> **Texto de leitura**:
- - -

A maioria argumentou não saber ler e que por esse motivo preferia desenhar, mas foram incentivados a escreverem, mesmo que fosse preciso auxílio da pesquisadora ou professora regente. Os poucos que arriscaram na escrita não o fizeram sozinhos,

pedindo ajuda para formar palavras e frases referentes ao texto lido, como no registro em destaque:

Figura 11- Registro de uma criança na15ª Oficina

Em seu registro, a criança deu ênfase à passagem que a centopeia vá até a formiga fazer-lhe uma proposta e, com o auxílio da professora, registra o momento do diálogo com suas palavras. Nos dizeres de Marcelo: “A centopeia diz: - Você quer trocar cem pés por asas? E a formiga respondeu: - Deixei minhas asas em casa e estou trabalhando muito!” (Diário de Bordo, 31, maio, 2017).

- - -

> **Entradas de dados**:
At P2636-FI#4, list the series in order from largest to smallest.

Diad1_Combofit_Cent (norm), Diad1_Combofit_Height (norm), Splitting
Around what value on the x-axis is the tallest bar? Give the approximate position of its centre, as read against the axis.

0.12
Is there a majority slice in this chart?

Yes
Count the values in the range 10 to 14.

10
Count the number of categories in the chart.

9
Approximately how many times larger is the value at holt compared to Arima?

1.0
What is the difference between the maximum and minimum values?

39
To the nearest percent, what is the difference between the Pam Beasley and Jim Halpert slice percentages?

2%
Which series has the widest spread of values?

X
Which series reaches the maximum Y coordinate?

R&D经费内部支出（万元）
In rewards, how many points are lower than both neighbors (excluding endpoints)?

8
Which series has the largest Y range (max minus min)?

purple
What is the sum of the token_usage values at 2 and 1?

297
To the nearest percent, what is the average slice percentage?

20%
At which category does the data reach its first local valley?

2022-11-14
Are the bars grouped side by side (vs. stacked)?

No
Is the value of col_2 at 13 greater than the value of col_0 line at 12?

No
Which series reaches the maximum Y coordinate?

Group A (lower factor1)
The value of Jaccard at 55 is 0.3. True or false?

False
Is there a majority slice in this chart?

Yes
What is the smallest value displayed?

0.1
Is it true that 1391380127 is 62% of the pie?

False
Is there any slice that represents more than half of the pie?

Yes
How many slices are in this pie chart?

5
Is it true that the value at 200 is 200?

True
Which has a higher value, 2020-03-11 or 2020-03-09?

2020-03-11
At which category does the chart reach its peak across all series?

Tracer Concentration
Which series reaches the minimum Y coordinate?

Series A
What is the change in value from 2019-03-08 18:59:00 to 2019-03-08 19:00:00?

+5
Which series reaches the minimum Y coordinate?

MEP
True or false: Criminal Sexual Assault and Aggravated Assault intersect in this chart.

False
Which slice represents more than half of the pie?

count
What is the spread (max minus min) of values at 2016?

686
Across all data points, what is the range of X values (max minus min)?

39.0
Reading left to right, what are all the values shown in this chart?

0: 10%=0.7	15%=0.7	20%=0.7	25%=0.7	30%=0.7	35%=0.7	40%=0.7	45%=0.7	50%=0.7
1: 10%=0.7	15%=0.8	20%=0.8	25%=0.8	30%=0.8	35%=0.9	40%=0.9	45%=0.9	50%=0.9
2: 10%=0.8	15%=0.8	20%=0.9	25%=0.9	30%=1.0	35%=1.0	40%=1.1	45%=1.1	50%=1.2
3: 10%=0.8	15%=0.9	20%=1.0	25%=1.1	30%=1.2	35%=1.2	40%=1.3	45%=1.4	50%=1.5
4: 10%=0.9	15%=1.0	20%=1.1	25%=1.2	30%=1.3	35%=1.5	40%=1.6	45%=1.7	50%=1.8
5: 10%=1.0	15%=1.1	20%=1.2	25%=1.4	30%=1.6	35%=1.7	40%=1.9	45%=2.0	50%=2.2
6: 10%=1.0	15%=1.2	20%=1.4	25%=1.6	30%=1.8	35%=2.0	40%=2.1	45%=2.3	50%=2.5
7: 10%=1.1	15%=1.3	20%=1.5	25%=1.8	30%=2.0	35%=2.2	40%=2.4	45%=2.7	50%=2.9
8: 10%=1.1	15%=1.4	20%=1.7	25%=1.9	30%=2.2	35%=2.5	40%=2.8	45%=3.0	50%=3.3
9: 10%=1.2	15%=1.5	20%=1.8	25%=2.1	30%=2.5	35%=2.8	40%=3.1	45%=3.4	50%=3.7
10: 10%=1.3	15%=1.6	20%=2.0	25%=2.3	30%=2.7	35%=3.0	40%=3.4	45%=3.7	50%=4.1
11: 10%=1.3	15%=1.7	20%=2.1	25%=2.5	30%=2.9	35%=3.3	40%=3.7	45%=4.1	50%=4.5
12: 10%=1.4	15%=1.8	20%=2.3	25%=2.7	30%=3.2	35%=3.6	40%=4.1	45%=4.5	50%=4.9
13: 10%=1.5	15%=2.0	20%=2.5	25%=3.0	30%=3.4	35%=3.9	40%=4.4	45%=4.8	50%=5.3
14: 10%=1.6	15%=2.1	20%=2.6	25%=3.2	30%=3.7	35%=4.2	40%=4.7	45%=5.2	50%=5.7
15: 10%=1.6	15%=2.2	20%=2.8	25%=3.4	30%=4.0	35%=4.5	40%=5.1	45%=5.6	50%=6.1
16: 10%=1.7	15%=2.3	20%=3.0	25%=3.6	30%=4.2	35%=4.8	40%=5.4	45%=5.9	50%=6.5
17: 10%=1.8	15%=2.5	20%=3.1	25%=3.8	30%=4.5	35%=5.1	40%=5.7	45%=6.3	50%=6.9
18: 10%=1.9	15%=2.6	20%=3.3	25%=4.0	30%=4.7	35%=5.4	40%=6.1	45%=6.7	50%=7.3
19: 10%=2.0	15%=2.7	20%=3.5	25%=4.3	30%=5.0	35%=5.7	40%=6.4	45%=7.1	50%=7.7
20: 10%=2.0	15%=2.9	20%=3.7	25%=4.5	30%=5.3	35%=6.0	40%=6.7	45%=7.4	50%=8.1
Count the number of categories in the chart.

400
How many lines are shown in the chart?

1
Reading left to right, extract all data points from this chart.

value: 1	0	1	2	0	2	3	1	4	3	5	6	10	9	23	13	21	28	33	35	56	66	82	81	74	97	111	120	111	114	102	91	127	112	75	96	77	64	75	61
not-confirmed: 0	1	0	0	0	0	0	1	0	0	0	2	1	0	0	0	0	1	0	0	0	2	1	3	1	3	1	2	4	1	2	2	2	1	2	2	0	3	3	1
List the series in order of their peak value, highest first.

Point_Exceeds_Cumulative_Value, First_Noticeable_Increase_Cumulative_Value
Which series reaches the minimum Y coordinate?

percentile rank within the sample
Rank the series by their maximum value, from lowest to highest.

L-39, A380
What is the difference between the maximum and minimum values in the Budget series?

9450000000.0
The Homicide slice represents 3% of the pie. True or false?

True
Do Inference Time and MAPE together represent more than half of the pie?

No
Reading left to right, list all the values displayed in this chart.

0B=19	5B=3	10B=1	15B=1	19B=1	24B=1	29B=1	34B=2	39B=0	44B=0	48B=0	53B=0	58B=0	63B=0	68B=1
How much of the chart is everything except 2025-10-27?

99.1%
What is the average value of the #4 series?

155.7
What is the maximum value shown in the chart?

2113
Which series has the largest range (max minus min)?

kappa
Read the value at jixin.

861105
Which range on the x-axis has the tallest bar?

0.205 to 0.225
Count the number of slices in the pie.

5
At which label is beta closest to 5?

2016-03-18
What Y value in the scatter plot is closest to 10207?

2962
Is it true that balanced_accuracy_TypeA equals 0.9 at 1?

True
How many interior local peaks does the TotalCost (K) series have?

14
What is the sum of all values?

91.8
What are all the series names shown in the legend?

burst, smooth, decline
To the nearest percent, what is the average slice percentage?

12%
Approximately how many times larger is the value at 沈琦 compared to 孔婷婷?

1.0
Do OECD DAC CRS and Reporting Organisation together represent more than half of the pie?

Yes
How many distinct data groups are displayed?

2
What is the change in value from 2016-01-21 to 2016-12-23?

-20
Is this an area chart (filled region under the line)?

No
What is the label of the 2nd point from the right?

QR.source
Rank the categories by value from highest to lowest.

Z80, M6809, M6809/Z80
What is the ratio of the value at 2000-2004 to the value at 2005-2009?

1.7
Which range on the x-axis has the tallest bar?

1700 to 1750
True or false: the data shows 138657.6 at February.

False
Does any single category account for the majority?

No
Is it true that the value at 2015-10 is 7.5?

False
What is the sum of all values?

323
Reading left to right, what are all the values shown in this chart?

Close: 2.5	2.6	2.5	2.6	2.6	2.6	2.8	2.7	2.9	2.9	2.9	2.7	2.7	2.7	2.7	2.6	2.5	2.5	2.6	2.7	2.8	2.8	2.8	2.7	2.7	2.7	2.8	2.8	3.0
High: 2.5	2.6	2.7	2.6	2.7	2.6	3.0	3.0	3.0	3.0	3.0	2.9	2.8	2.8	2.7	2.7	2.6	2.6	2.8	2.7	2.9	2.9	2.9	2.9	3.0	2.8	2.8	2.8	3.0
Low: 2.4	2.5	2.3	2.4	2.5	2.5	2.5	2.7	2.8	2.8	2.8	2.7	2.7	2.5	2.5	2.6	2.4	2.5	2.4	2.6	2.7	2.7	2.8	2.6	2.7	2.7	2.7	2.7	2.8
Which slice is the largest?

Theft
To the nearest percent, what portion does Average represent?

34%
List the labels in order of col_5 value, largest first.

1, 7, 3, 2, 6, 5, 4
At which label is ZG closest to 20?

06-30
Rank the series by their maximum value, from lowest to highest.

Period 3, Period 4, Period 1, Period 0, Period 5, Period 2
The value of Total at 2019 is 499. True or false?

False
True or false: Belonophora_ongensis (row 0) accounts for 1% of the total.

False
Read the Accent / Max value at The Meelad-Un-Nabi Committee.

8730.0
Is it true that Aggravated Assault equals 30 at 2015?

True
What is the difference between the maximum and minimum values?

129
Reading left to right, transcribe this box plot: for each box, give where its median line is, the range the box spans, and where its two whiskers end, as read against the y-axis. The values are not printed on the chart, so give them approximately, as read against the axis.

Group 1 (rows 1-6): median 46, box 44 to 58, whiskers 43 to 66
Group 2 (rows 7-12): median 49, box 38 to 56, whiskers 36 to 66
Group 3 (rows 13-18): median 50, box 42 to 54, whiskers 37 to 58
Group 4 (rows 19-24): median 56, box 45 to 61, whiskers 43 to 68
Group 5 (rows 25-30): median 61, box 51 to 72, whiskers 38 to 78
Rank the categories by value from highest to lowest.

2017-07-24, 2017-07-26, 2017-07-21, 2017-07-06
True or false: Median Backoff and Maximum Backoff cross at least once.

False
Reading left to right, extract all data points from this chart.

- - -

> **Objetivo da tarefa**: Retome o texto sobre a escrita das crianças na oficina e continue-o a partir da última frase.

> **Resposta escrita**:
O aluno Marcelo havia feito a conexão texto-texto com a história “A cigarra e a formiga” e em seu registro destacou esse fragmento, comprovando que houve compreensão da mesma à medida que a associou com o que já trazia de experiência situadas em outras leituras, enfatizando o que nos diz kleiman (2002) que após a leitura não nos lembramos da história na integra, o que ficará registrado na nossa memória são as inferências que fizemos durante a mesma. Portanto, é possível afirmar que os alunos registraram o que de fato foi determinado pelos seus conhecimentos prévios, inferidos na narrativa como construção de sentidos, pois no que tange ao registro das crianças, principalmente focado nas passagens que se assemelhavam com as histórias que já conheciam, afirmamos que houve compreensão.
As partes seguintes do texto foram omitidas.